++++ Information given ++++
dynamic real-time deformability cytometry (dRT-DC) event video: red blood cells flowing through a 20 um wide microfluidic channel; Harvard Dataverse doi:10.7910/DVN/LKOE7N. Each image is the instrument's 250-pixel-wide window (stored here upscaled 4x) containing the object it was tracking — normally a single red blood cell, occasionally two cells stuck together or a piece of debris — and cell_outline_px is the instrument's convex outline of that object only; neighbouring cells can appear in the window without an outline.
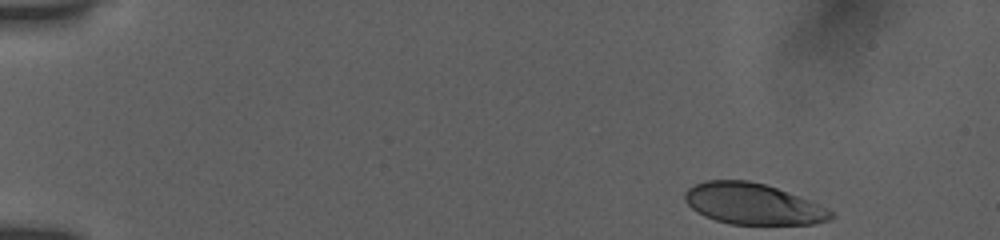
{"species": "human", "species_latin": "Homo sapiens", "temperature_condition": "room temperature", "stored_images_in_passage": 51, "camera_frame_rate_fps": 3000, "um_per_image_px": 0.085, "donor": {"sex": "female"}, "frame": {"image": 1, "passage_image": 1, "time_ms": 0.0, "image_size_px": [1000, 240], "cell_outline_px": [[836, 216], [828, 220], [812, 224], [728, 224], [704, 216], [696, 212], [684, 200], [684, 192], [688, 188], [704, 180], [748, 180], [764, 184], [776, 188], [808, 200], [832, 212]], "centroid_in_image_um": [63.93, 17.33], "position_along_channel_um": 21.1, "area_um2": 34.68}}
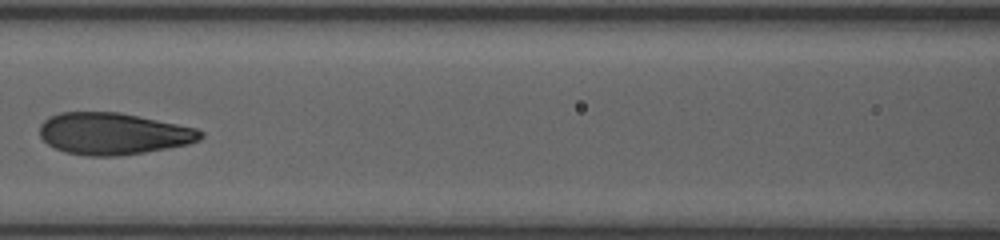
{"frame": {"image": 2, "passage_image": 22, "time_ms": 6.667, "image_size_px": [1000, 240], "cell_outline_px": [[204, 136], [200, 140], [188, 144], [144, 152], [116, 156], [88, 156], [64, 152], [48, 144], [40, 136], [40, 124], [48, 116], [60, 112], [120, 112], [196, 128], [204, 132]], "centroid_in_image_um": [9.61, 11.36], "position_along_channel_um": 157.0, "area_um2": 39.19}}
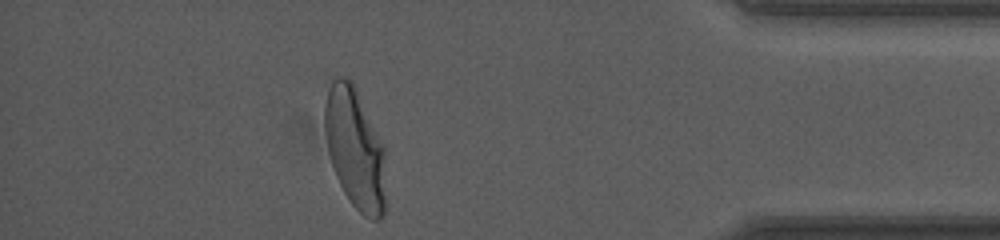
{"frame": {"image": 3, "passage_image": 44, "time_ms": 14.0, "image_size_px": [1000, 240], "cell_outline_px": [[384, 216], [380, 220], [372, 220], [364, 216], [352, 204], [344, 192], [336, 176], [328, 152], [324, 132], [324, 104], [328, 88], [332, 80], [336, 76], [344, 76], [352, 80], [356, 88], [384, 148]], "centroid_in_image_um": [30.14, 12.6], "position_along_channel_um": 405.1, "area_um2": 42.83}, "authors_computed_cell_mechanics": {"area_um2": 39.2462, "velocity_mm_per_s": 3.8473, "shape_relaxation_time_tau1_ms": 4.1676, "shape_relaxation_time_tau2_ms": null, "deformation_change_tau1": 0.1816, "deformation_change_tau2": null}}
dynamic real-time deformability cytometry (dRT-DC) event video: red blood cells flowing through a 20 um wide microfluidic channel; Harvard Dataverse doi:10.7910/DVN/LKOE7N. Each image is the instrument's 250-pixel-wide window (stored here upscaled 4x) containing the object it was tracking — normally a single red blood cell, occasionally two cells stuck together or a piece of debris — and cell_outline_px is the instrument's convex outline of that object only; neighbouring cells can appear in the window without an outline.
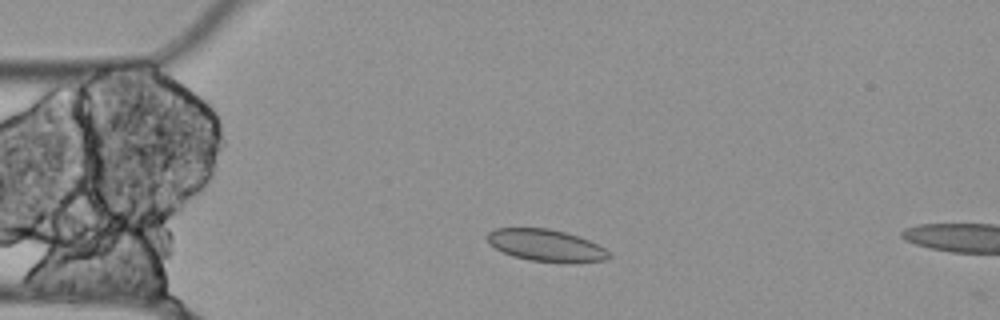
++++
**Instructions to follow:** Reproduce the material above in full, exactly, with no images.

**Task solution:**
dynamic real-time deformability cytometry (dRT-DC) event video: red blood cells flowing through a 20 um wide microfluidic channel; Harvard Dataverse doi:10.7910/DVN/LKOE7N. Each image is the instrument's 250-pixel-wide window (stored here upscaled 4x) containing the object it was tracking — normally a single red blood cell, occasionally two cells stuck together or a piece of debris — and cell_outline_px is the instrument's convex outline of that object only; neighbouring cells can appear in the window without an outline.
{"species": "human", "species_latin": "Homo sapiens", "temperature_condition": "room temperature", "stored_images_in_passage": 51, "camera_frame_rate_fps": 3000, "um_per_image_px": 0.085, "donor": {"sex": "female"}, "frame": {"image": 1, "passage_image": 1, "time_ms": 0.0, "image_size_px": [1000, 240], "cell_outline_px": [[836, 216], [828, 220], [812, 224], [728, 224], [704, 216], [696, 212], [684, 200], [684, 192], [688, 188], [704, 180], [748, 180], [764, 184], [776, 188], [808, 200], [832, 212]], "centroid_in_image_um": [63.93, 17.33], "position_along_channel_um": 21.1, "area_um2": 34.68}}
{"frame": {"image": 2, "passage_image": 22, "time_ms": 6.667, "image_size_px": [1000, 240], "cell_outline_px": [[204, 136], [200, 140], [188, 144], [144, 152], [116, 156], [88, 156], [64, 152], [48, 144], [40, 136], [40, 124], [48, 116], [60, 112], [120, 112], [196, 128], [204, 132]], "centroid_in_image_um": [9.61, 11.36], "position_along_channel_um": 157.0, "area_um2": 39.19}}
{"frame": {"image": 3, "passage_image": 44, "time_ms": 14.0, "image_size_px": [1000, 240], "cell_outline_px": [[384, 216], [380, 220], [372, 220], [364, 216], [352, 204], [344, 192], [336, 176], [328, 152], [324, 132], [324, 104], [328, 88], [332, 80], [336, 76], [344, 76], [352, 80], [356, 88], [384, 148]], "centroid_in_image_um": [30.14, 12.6], "position_along_channel_um": 405.1, "area_um2": 42.83}, "authors_computed_cell_mechanics": {"area_um2": 39.2462, "velocity_mm_per_s": 3.8473, "shape_relaxation_time_tau1_ms": 4.1676, "shape_relaxation_time_tau2_ms": null, "deformation_change_tau1": 0.1816, "deformation_change_tau2": null}}
dynamic real-time deformability cytometry (dRT-DC) event video: red blood cells flowing through a 20 um wide microfluidic channel; Harvard Dataverse doi:10.7910/DVN/LKOE7N. Each image is the instrument's 250-pixel-wide window (stored here upscaled 4x) containing the object it was tracking — normally a single red blood cell, occasionally two cells stuck together or a piece of debris — and cell_outline_px is the instrument's convex outline of that object only; neighbouring cells can appear in the window without an outline.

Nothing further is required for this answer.